The Avenger
friends), prophesied great things for the future, and laughed away all the poor fellow's fears as to his condition. There were tears in his eyes as he walked to the station, for he had visited too many sick-beds to have much faith in his own cheerful words, and all the way back to London he was engaged in thinking out the best means of getting the musician sent back to his own country, Arrived at Charing Cross, he looked longingly towards the club, and ruefully at the contents of his pocket. Then with a sigh he turned into a little restaurant and dined for eighteen-pence.

CHAPTER IV UNDER A CLOUD

Exactly one week later, six men were smoking their after-dinner cigars at the same round table in the dining-room at the Sheridan Club. As a rule, it was the hour when, with all the reserve of the day thrown aside, badinage and jest reigned supreme, and the humourist came to his own. To-night chairs were drawn a little closer together, voices were subdued, and the conversation was of a more serious order. Not even the pleasant warmth of the room, the fragrance of tobacco, and the comfortable sense of having dined, could altogether dispel a feeling of uneasiness which all more or less shared. It chanced that all six were friends of Herbert Wrayson's.

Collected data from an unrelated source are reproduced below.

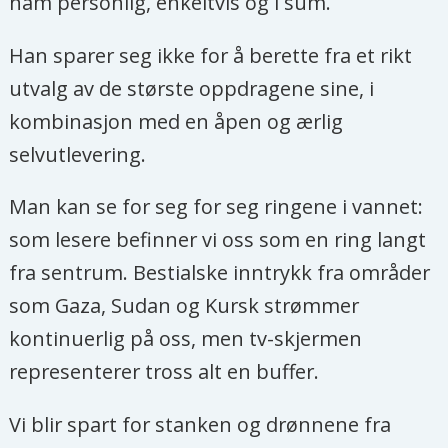
ham personlig, enkeltvis og i sum.
Han sparer seg ikke for å berette fra et rikt
utvalg av de største oppdragene sine, i
kombinasjon med en åpen og ærlig
selvutlevering.
Man kan se for seg for seg ringene i vannet:
som lesere befinner vi oss som en ring langt
fra sentrum. Bestialske inntrykk fra områder
som Gaza, Sudan og Kursk strømmer
kontinuerlig på oss, men tv-skjermen
representerer tross alt en buffer.
Vi blir spart for stanken og drønnene fra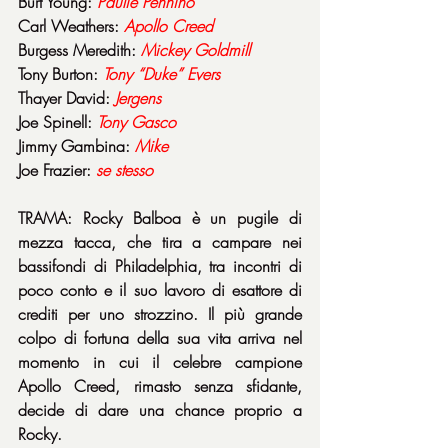
Burt Young: 
Paulie Pennino
Carl Weathers: 
Apollo Creed
Burgess Meredith: 
Mickey Goldmill
Tony Burton: 
Tony “Duke” Evers
Thayer David: 
Jergens
Joe Spinell: 
Tony Gasco
Jimmy Gambina: 
Mike
Joe Frazier: 
se stesso
TRAMA: Rocky Balboa è un pugile di 
mezza tacca, che tira a campare nei 
bassifondi di Philadelphia, tra incontri di 
poco conto e il suo lavoro di esattore di 
crediti per uno strozzino. Il più grande 
colpo di fortuna della sua vita arriva nel 
momento in cui il celebre campione 
Apollo Creed, rimasto senza sfidante, 
decide di dare una chance proprio a 
Rocky.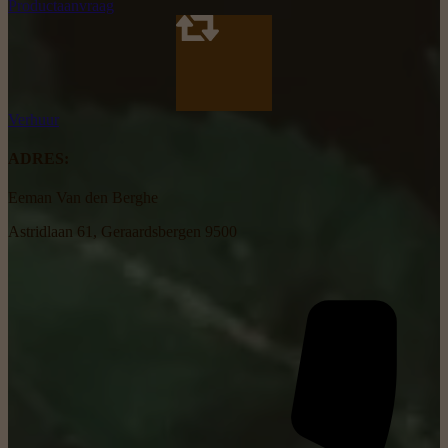
Productaanvraag
Verhuur
ADRES:
Eeman Van den Berghe
Astridlaan 61, Geraardsbergen 9500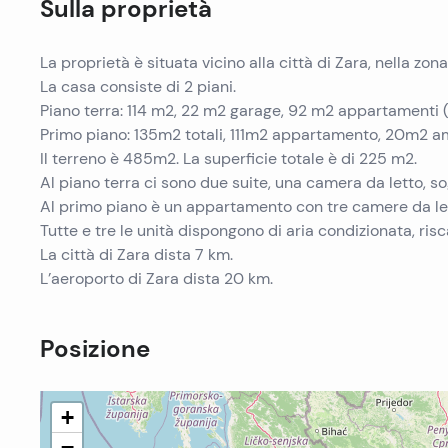
Sulla proprietà
La proprietà è situata vicino alla città di Zara, nella zon
La casa consiste di 2 piani.
Piano terra: 114 m2, 22 m2 garage, 92 m2 appartamenti
Primo piano: 135m2 totali, 111m2 appartamento, 20m2 am
Il terreno è 485m2. La superficie totale è di 225 m2.
Al piano terra ci sono due suite, una camera da letto, s
Al primo piano è un appartamento con tre camere da lett
Tutte e tre le unità dispongono di aria condizionata, ris
La città di Zara dista 7 km.
L’aeroporto di Zara dista 20 km.
Posizione
+
−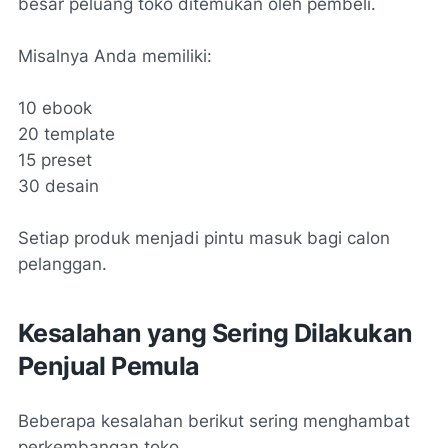
besar peluang toko ditemukan oleh pembeli.
Misalnya Anda memiliki:
10 ebook
20 template
15 preset
30 desain
Setiap produk menjadi pintu masuk bagi calon
pelanggan.
Kesalahan yang Sering Dilakukan
Penjual Pemula
Beberapa kesalahan berikut sering menghambat
perkembangan toko.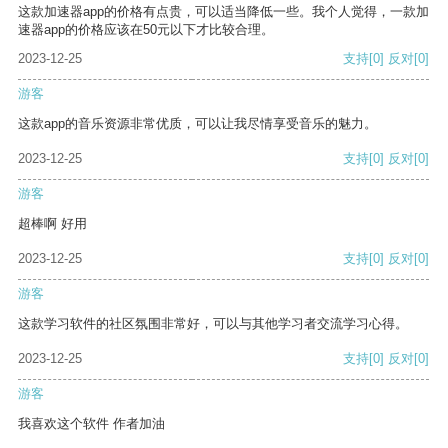
这款加速器app的价格有点贵，可以适当降低一些。我个人觉得，一款加
速器app的价格应该在50元以下才比较合理。
2023-12-25
支持
[0]
反对
[0]
游客
这款app的音乐资源非常优质，可以让我尽情享受音乐的魅力。
2023-12-25
支持
[0]
反对
[0]
游客
超棒啊 好用
2023-12-25
支持
[0]
反对
[0]
游客
这款学习软件的社区氛围非常好，可以与其他学习者交流学习心得。
2023-12-25
支持
[0]
反对
[0]
游客
我喜欢这个软件 作者加油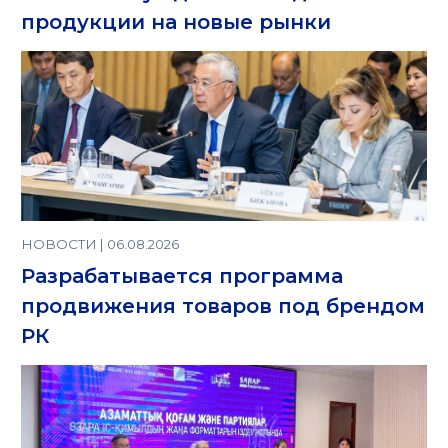
продукции на новые рынки
НОВОСТИ | 06.08.2026
Разрабатывается программа
продвижения товаров под брендом
РК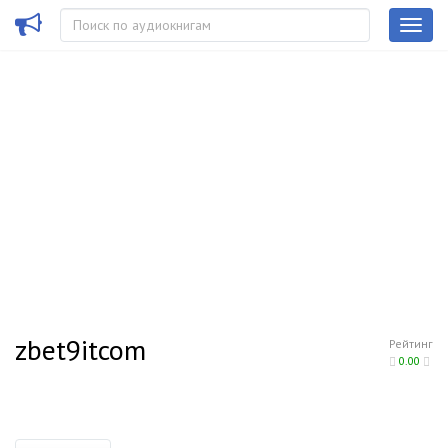
zbet9itcom
Рейтинг
0.00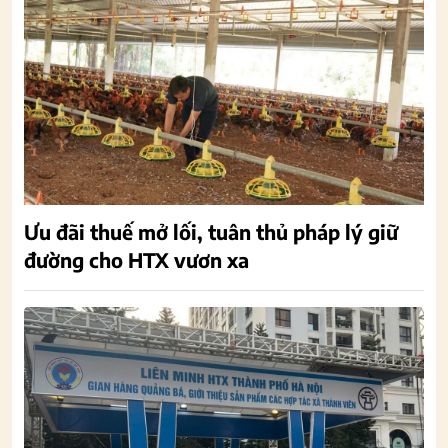
Ưu đãi thuế mở lối, tuân thủ pháp lý giữ
đường cho HTX vươn xa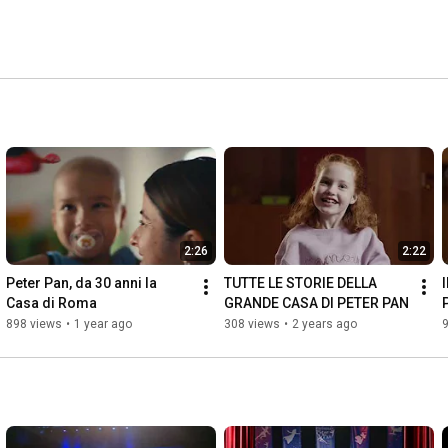
2:26
2:22
Peter Pan, da 30 anni la 
TUTTE LE STORIE DELLA 
Casa di Roma
GRANDE CASA DI PETER PAN
898 views
•
1 year ago
308 views
•
2 years ago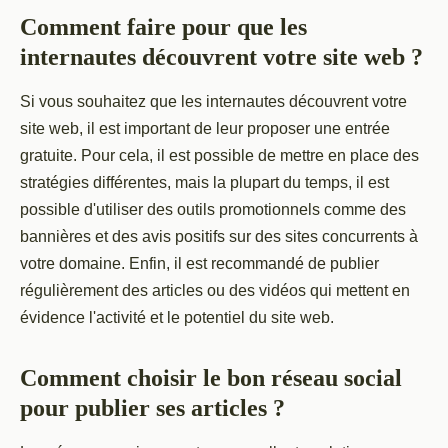
Comment faire pour que les
internautes découvrent votre site web ?
Si vous souhaitez que les internautes découvrent votre
site web, il est important de leur proposer une entrée
gratuite. Pour cela, il est possible de mettre en place des
stratégies différentes, mais la plupart du temps, il est
possible d'utiliser des outils promotionnels comme des
bannières et des avis positifs sur des sites concurrents à
votre domaine. Enfin, il est recommandé de publier
régulièrement des articles ou des vidéos qui mettent en
évidence l'activité et le potentiel du site web.
Comment choisir le bon réseau social
pour publier ses articles ?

The Colonel, as usual, was in the chair, but even on his kindly features the cloud hovered.

"Of course," he said, "none of us who know Wrayson well would believe for a moment that he could be connected in any way with this beastly affair. The unfortunate part of it is, that others, who do not know him, might easily be led to think otherwise!"

"It is altogether his own fault, too," Mason remarked. "He gave his evidence shockingly."

"And his movements that night, or rather that morning, were certainly a little peculiar," another man remarked. "His connection with the affair seemed to consist of a series of coincidences. The law does not look favourably upon coincidences!"

"But, after all," the Colonel remarked, "he scarcely knew the fellow! Just nodded to him on the stairs, and that sort of thing. Why, there isn't a shadow of a motive!"

"We can't be sure of that, Colonel," Heneage remarked quietly. "I wonder how much we really know of the inner lives of even our closest friends? I fancy that we should be surprised if we realized our ignorance!"